Lincoln Imp makeover

As per previous posts lockdown was a good opportunity to get on with a few easy win bicycle projects, the bonus being that there was also lots of opportunity to get out and enjoy the finished article.

The first time I built up this Elswick Hopper Lincoln Imp it was what would be called in the motorcycle world a restomod. Modern aero rims mated to Sturmey Archer Steelite hub brakes and three speed along with a modern retro saddle and bars. Here it is below

For a while I had been in the mood to make it a bit more period correct and a moment of enlightenment came tidying up the workshop when I realised that I had all the parts needed just lying around. Overall the results are quite pleasing. I wanted to keep it single speed but only had a five speed wheel so ran it on the centre cog. I think I might add a derailleur soon to make it slightly more authentic. Results are as follows...

Brake levers are Universal. They are a great shape of levers, very under-rated but this gives the bonus of keeping them nice and cheap.

The Lincoln Imp is an off the peg cycle but it's all 531 and a good ride. Plus it's got the best logo.

The calipers are GB sprite.

Both rims and hubs are Milremo. Can't say they have had the best of storage as the spokes have some corosion but the rims look like they are new or at least barely used.

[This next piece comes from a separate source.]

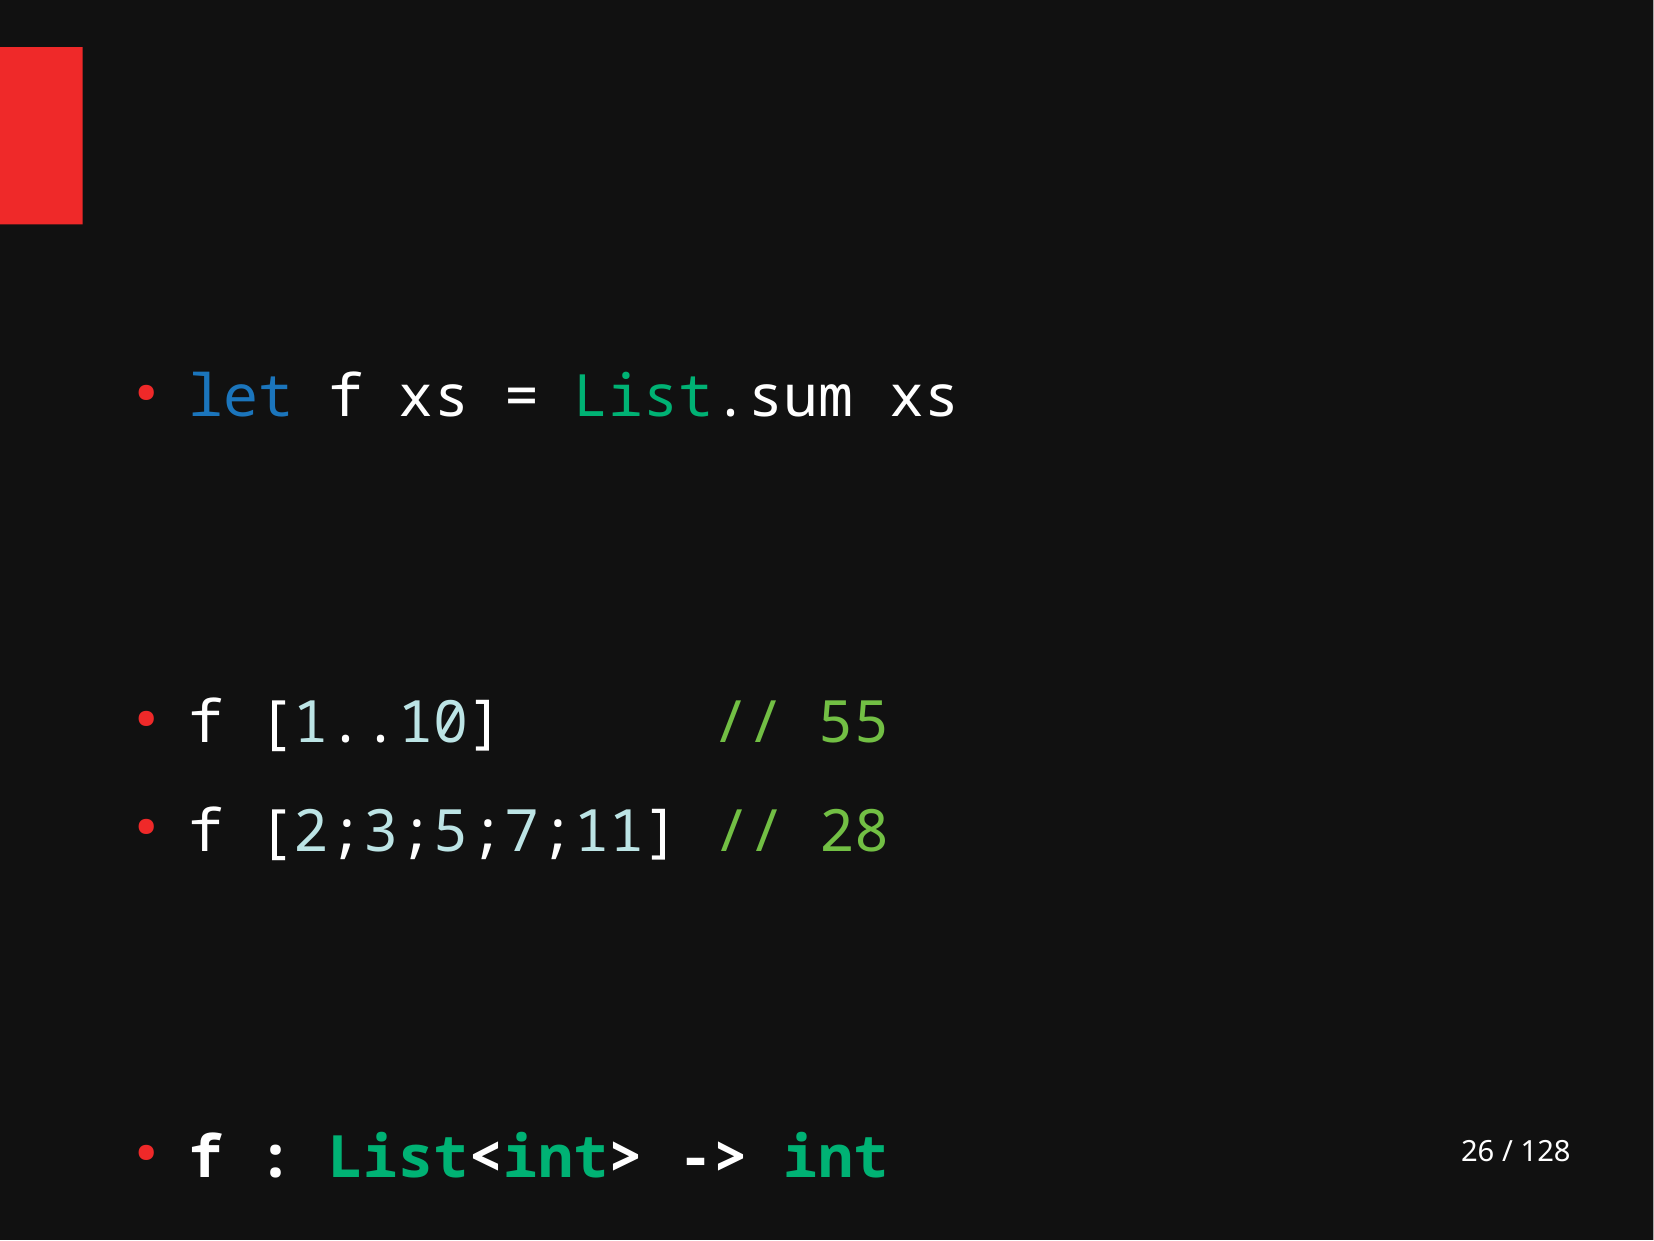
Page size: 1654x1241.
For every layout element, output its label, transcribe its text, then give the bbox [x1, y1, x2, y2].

list let f xs = List.sum xs f [1..10] // 55 f [2;3;5;7;11] // 28 f : List<int> -> int [118, 354, 1536, 1074]
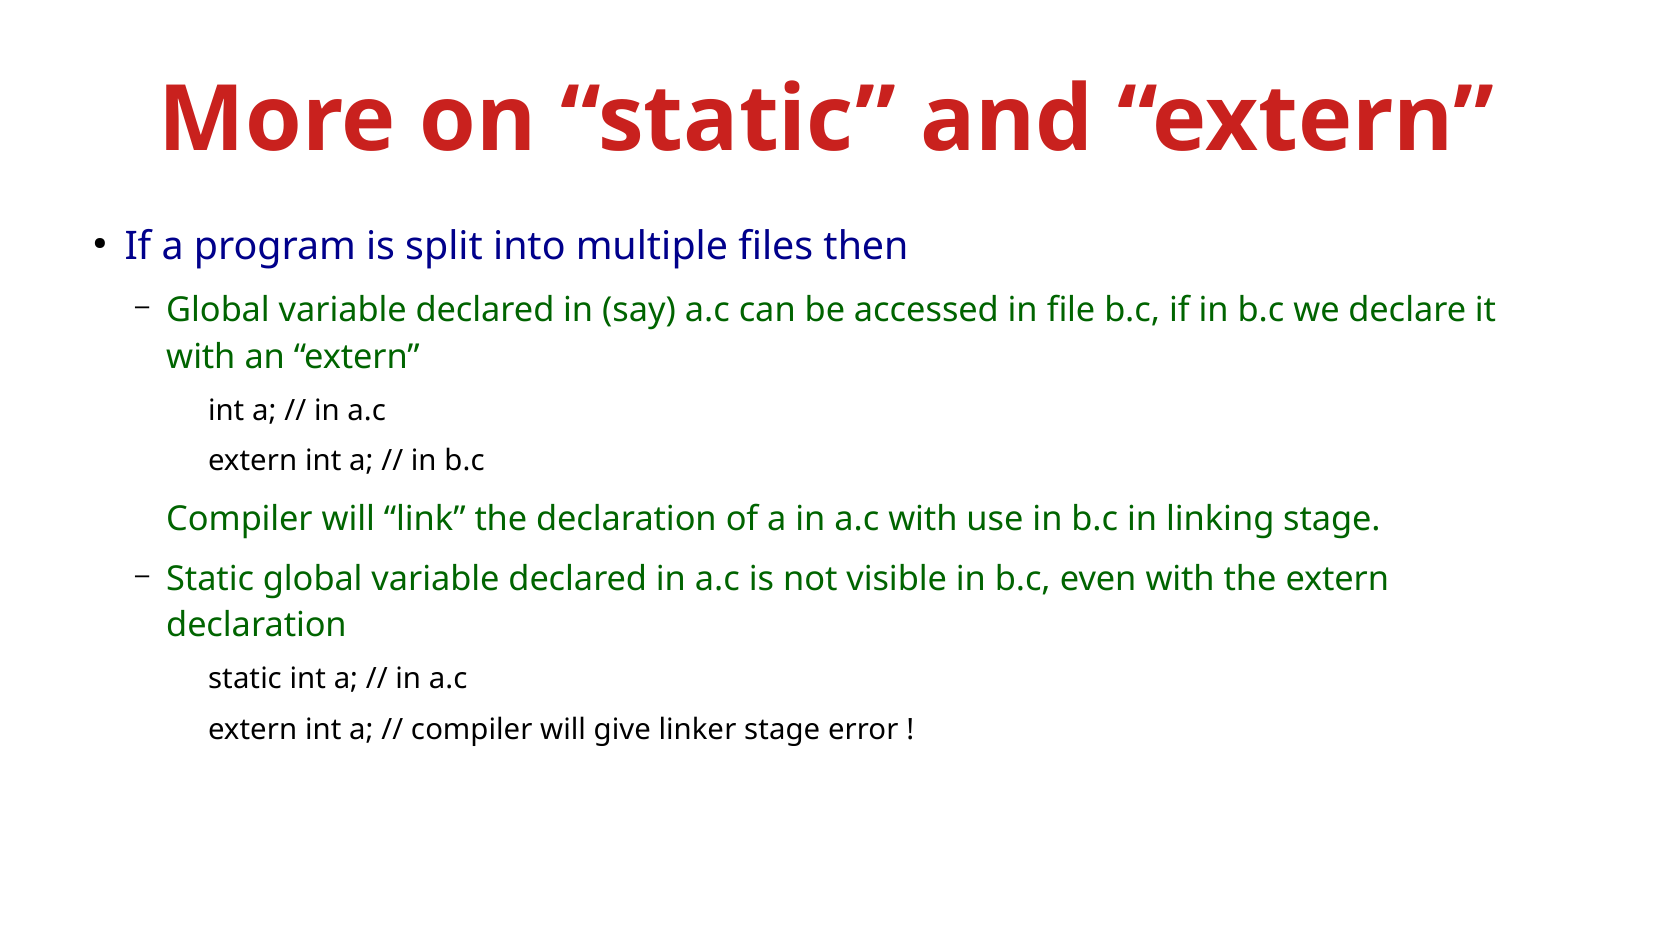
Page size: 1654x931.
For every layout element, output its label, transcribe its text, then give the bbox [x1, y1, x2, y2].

And the GB Sprite rear. I like GB brakes but quite honestly the Sprite is a fairly average product.

And finally cork end plugs just the way they should be.


  1. Clarification please: are you saying the cork end plugs are "just the way they should be" because that is the way the bars came? I assumed these would be wine corks inserted by clever owners replacing lost or misplaced metal plugs. Just curious. Either way, I think it is neat.

    1. Hi David, just a turn of phrase really. Not standard - original plugs would have been plastic in the fifties - but it is something that clubmen racers would have done in the forties and fifties. The practice was a lot more widespread in France (surprise surprise!) and I believe many of the small volume 'constructeurs' would have fitted corks as standard.